INSTRUCTIONS TO FOLLOW –
Pick every line from the data that holds the word "height".

MATERIAL PROVIDED –
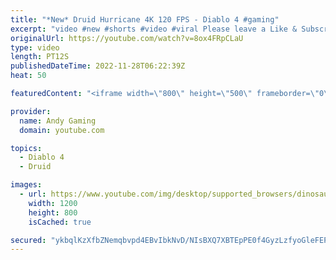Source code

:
 ```yaml
---
title: "*New* Druid Hurricane 4K 120 FPS - Diablo 4 #gaming"
excerpt: "video #new #shorts #video #viral Please leave a Like & Subscribe, it helps the channel grow!"
originalUrl: https://youtube.com/watch?v=8ox4FRpCLaU
type: video
length: PT12S
publishedDateTime: 2022-11-28T06:22:39Z
heat: 50

featuredContent: "<iframe width=\"800\" height=\"500\" frameborder=\"0\" src=\"https://www.youtube.com/embed/8ox4FRpCLaU\" allow=\"accelerometer; autoplay; encrypted-media; gyroscope; picture-in-picture\" allowfullscreen></iframe>"

provider:
  name: Andy Gaming
  domain: youtube.com

topics:
  - Diablo 4
  - Druid

images:
  - url: https://www.youtube.com/img/desktop/supported_browsers/dinosaur.png
    width: 1200
    height: 800
    isCached: true

secured: "ykbqlKzXfbZNemqbvpd4EBvIbkNvD/NIsBXQ7XBTEpPE0f4GyzLzfyoGleFEPCIeq6UOHku0rGsISGihGLcx4g0yjkVpv4ndIgvbMy5dcrbDks1ThtEZo7WA1RKIzWRkJKVdPVw5CH1PcxpOwzBtkrW9tkSpoDXbb9tPJAUSu/dBZRzb19cQgDWNj9kjJrAR6dLxp7d+uOFZM8PJ+p+YtDoUjVKHi1SBWc7fb9Y5KigHIM5E5k5udMxqBOF8UdYV3TrdrmgTFwHBOUXr2osSybDiaHapB+Hjo4H6eE15OTTxf5azHWAK4USn6KqWEyiHZaorRtYgET/6ISCESUnrtX20lzCjM6ILD2BoyWA/50VMRYzLoNuN1ndkS2ayuG5D/rIEI/NTi82V5IIZOvftBSyPIEOnVt7Mzx2zoXZz3Tg=;1Iii00CHG9+XZR0+PuONhw=="
---
```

SOLVED EXERCISE –
featuredContent: "<iframe width=\"800\" height=\"500\" frameborder=\"0\" src=\"https://www.youtube.com/embed/8ox4FRpCLaU\" allow=\"accelerometer; autoplay; encrypted-media; gyroscope; picture-in-picture\" allowfullscreen></iframe>"
    height: 800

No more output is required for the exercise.